L’équipementier chinois vise une centaine de partenaires certifiés en France d’ici à la fin de l’année. Son offre d’infrastructures IT (serveurs, stockage) sera mise sur le marché au quatrième trimestre.


Huawei continue de tisser sa toile sur le marché entreprises en Europe. Après avoir annoncé les grandes lignes de son programme partenaires européen début décembre, l’équipementier chinois a profité du Cebit pour en dévoiler les détails.
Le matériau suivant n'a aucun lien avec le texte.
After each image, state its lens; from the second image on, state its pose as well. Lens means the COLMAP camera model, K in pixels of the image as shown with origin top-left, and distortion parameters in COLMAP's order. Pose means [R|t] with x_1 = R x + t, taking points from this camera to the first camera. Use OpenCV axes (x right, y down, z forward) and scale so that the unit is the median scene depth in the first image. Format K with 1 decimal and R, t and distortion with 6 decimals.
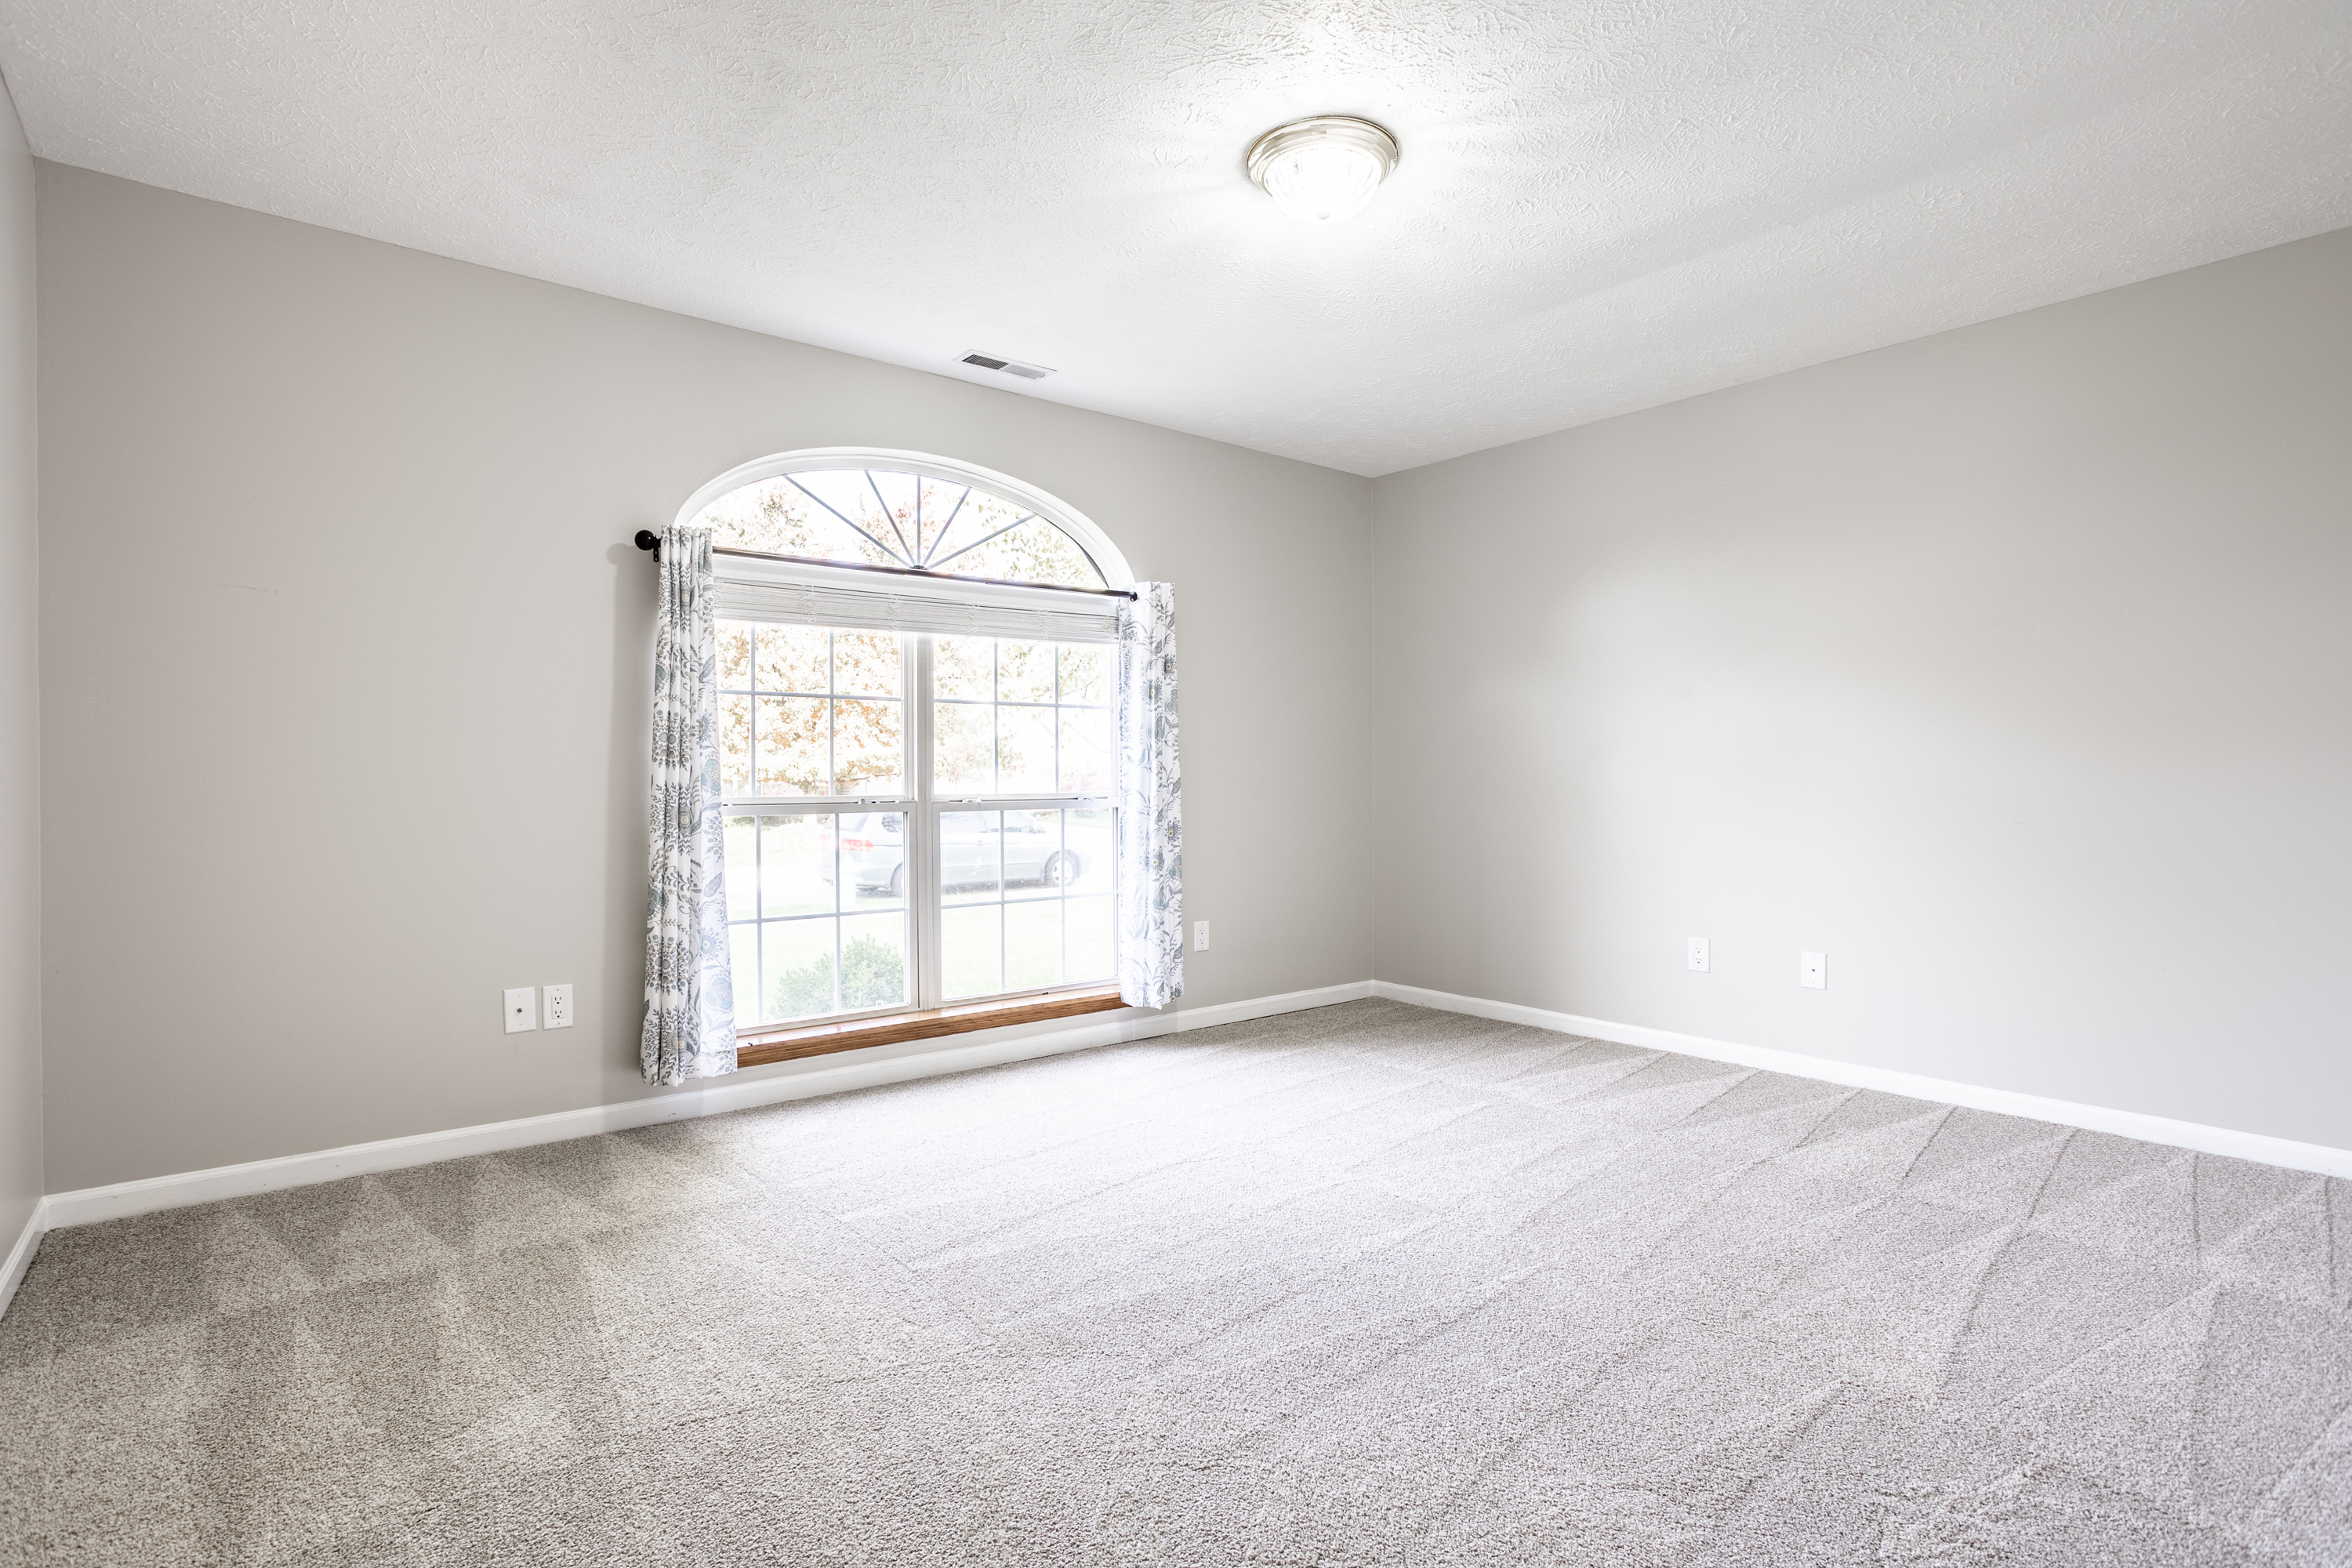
lens RADIAL K [[1151.2, 0, 1172.6], [0, 1151.2, 768.4], [0, 0, 1]] dist [-0.058838, 0.033399]
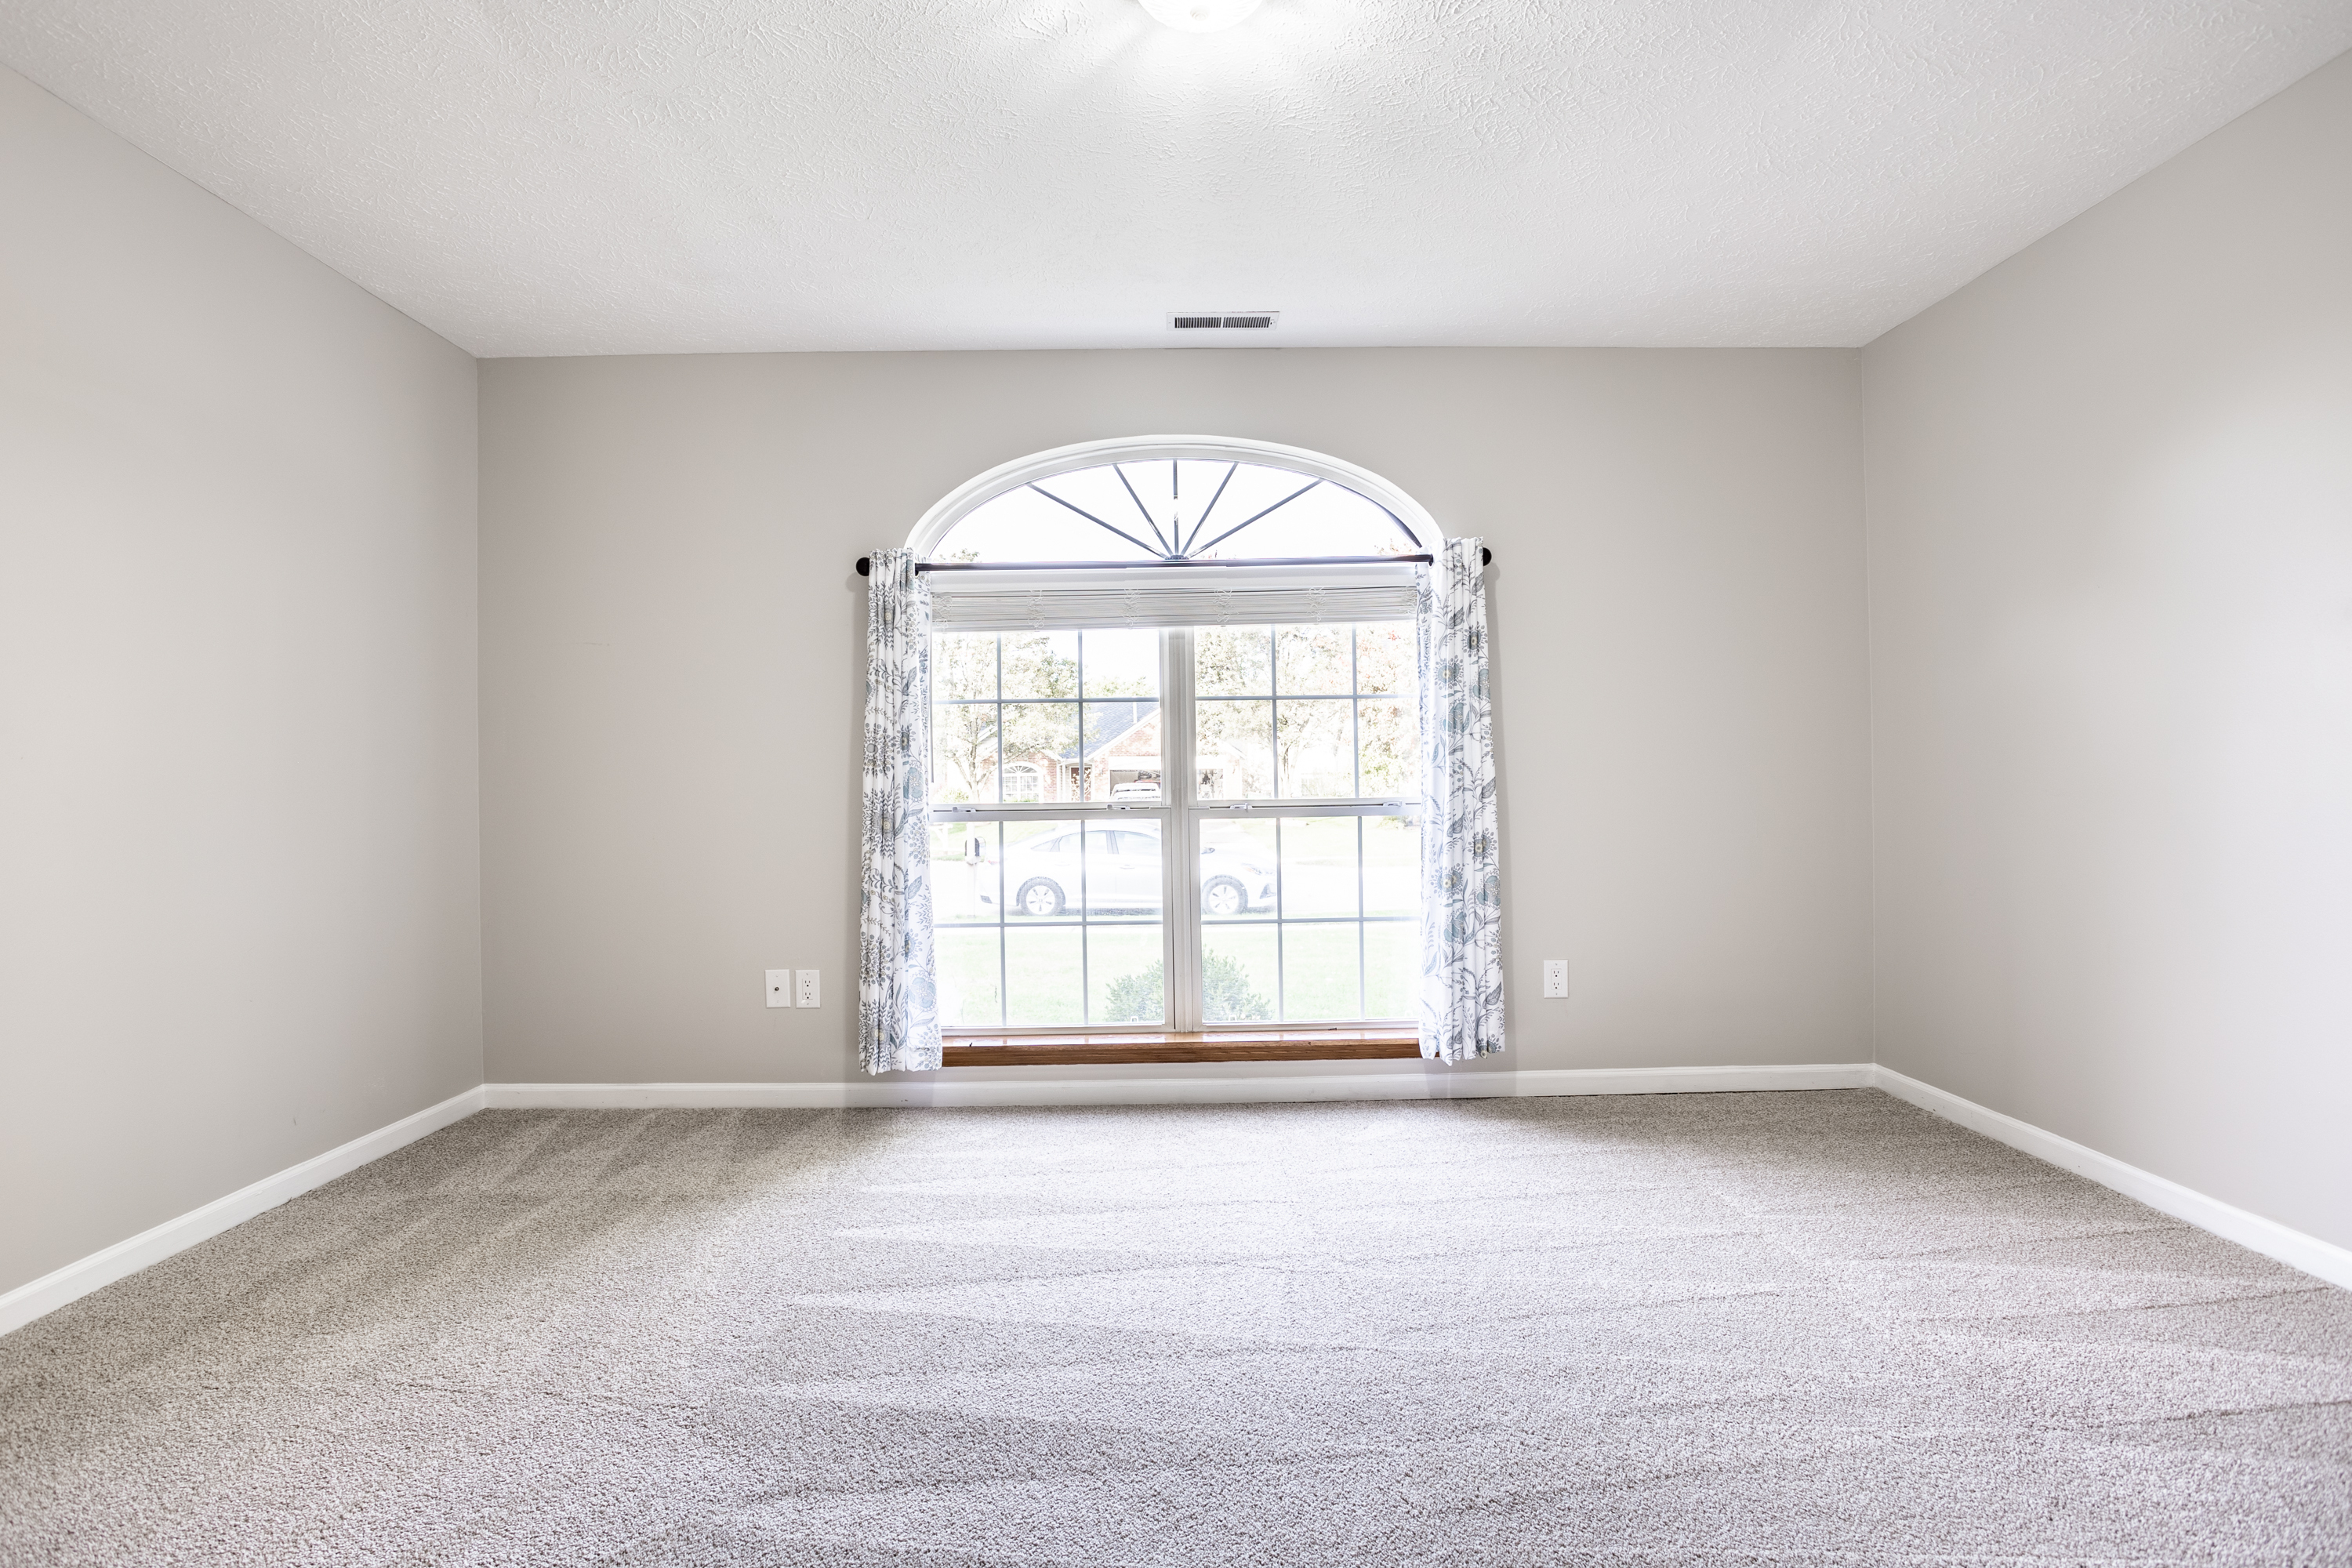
lens RADIAL K [[1151.2, 0, 1172.6], [0, 1151.2, 768.4], [0, 0, 1]] dist [-0.058838, 0.033399]
pose [[0.786187, -0.015061, -0.617805, 0.428125], [0.015726, 0.999867, -0.004363, 0.001124], [0.617788, -0.006285, 0.786320, 0.314188]]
On savait que la marque avait opté pour une stratégie 100% indirecte ainsi qu’un modèle two tiers (avec des partenaires suivis en direct et des partenaires suivis par des grossistes), et qu’elle proposait un programme classique fondé sur la mise à disposition de fonds marketing et de marges arrières.

On sait désormais qu’il y aura trois niveaux d’engagement en Europe (quatre au niveau mondial) : « authorized », « gold » et « platinum » (le niveau « silver » prévu dans le programme mondial ne sera pas déployé en Europe par souci de simplification). Le premier niveau supposera de réaliser un million de dollars de chiffre d’affaires annuel, le second cinq et le dernier dix. 

Outre l’engagement de chiffre d’affaires, le constructeur a prévu de valider l’expertise des collaborateurs de ses partenaires. Trois niveaux sont proposés (« design associate », « design professional » et « expert »). Il y aura trois domaines d’expertise principaux : les infrastructures IP (routeurs, commutateurs…), les infrastructures IT (serveurs, stockage, VDI…) et les solutions de communication unifiées (visioconférence, téléphonie).

Spécificité du programme partenaire Huawei : les certifications associeront étroitement produits et services. Les mêmes partenaires seront de ce fait en mesure de commercialiser produits et services ensemble. Là encore, trois niveaux de support seront proposés (trois étoiles, quatre étoiles et cinq étoiles).

En France, le constructeur vise deux ou trois Platinum d’ici à la fin de l’année, une dizaine de gold et cinquante à cent authorized. Gageons qu’il n’aura aucun mal à les recruter : en deux ans, la division entreprises a quadruplé ses revenus, passant de 1 milliard de dollars en 2009 à près de 4 milliards en 2011 (sur un total de 31 Md$). Et le constructeur prévoit d’atteindre 15 à 20 Md$ en 2015 toujours sur ce marché entreprises (soit un business théorique en centaines de millions d’euros pour le marché français).

Le constructeur devrait avoir d’autant plus de facilité à recruter qu’il proposera – et c’est là une autre de ses particularités – des passerelles (« Fast Tracks ») permettant aux partenaires ayant déjà investi dans des certifications Cisco, HP ou Avaya de réduire jusqu’à 70% leurs coûts de certifications. « Nous sommes conscients d’être encore une strat-up et nous veillons à la profitabilité de nos partenaires », explique Dominique Vanhamme, vice-président Channel Europe de l’équipementier (qui occupait des fonctions comparables chez Cisco jusqu’il y a six mois).

Pour l’instant seuls les grossistes ETC et Itancia ont été officiellement intronisé pour recruter et animer ce réseau de distrtibution. Mais ils devraient bientôt être rejoint par un troisième grossiste (Altimate semble bien avancé) voir un quatrième (en pourparlers).

Côté produits, Huawei a multiplié les annonces au cours du Cebit. On retiendra que son offre de virtualisation de postes de travail et de clients légers est disponible, qu’une gamme de routeurs et de switches sans fil débarquera cet été et qu’il introduira sa gamme de serveurs (vingt-deux modèles sont annoncés) et stockage à la fin de l’année en même temps que sortiront de nouveaux switches pour datacenters.